Material provided
# # # #

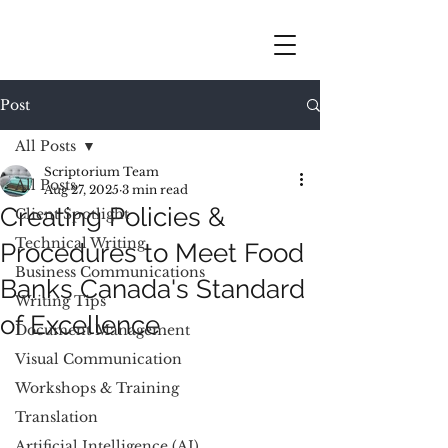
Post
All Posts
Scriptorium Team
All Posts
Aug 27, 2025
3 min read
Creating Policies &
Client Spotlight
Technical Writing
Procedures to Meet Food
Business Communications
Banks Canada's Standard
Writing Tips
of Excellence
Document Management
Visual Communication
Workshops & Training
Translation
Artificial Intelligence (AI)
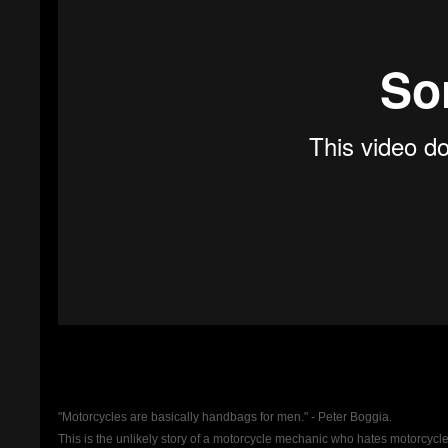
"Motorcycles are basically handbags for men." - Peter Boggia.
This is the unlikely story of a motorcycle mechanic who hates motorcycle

# # # #

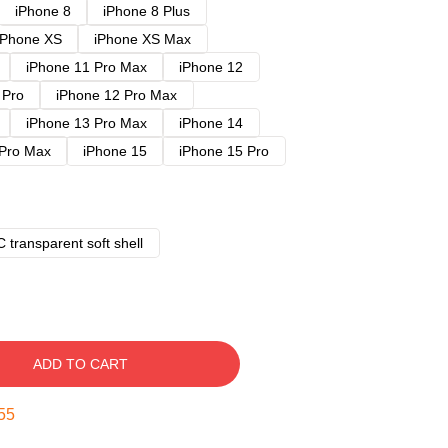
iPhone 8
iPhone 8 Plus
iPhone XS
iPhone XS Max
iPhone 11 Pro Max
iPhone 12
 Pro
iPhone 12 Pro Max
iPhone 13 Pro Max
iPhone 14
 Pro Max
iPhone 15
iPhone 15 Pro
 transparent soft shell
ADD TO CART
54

# # # #

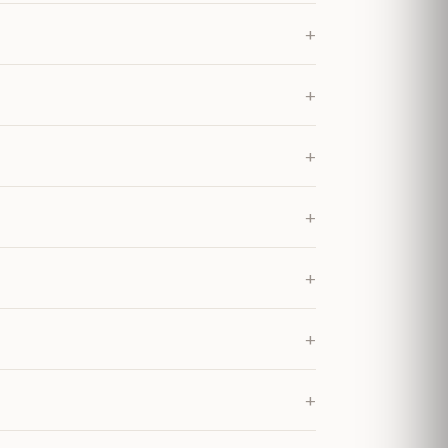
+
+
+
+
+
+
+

# # # #

Your instructions
Copy exactly the lines of the listing above between the one holding "Translation" and the one holding "This is the", inclusive; omit all pictures.

Solution
Translation
Artificial Intelligence (AI)
"Motorcycles are basically handbags for men." - Peter Boggia.
This is the unlikely story of a motorcycle mechanic who hates motorcycle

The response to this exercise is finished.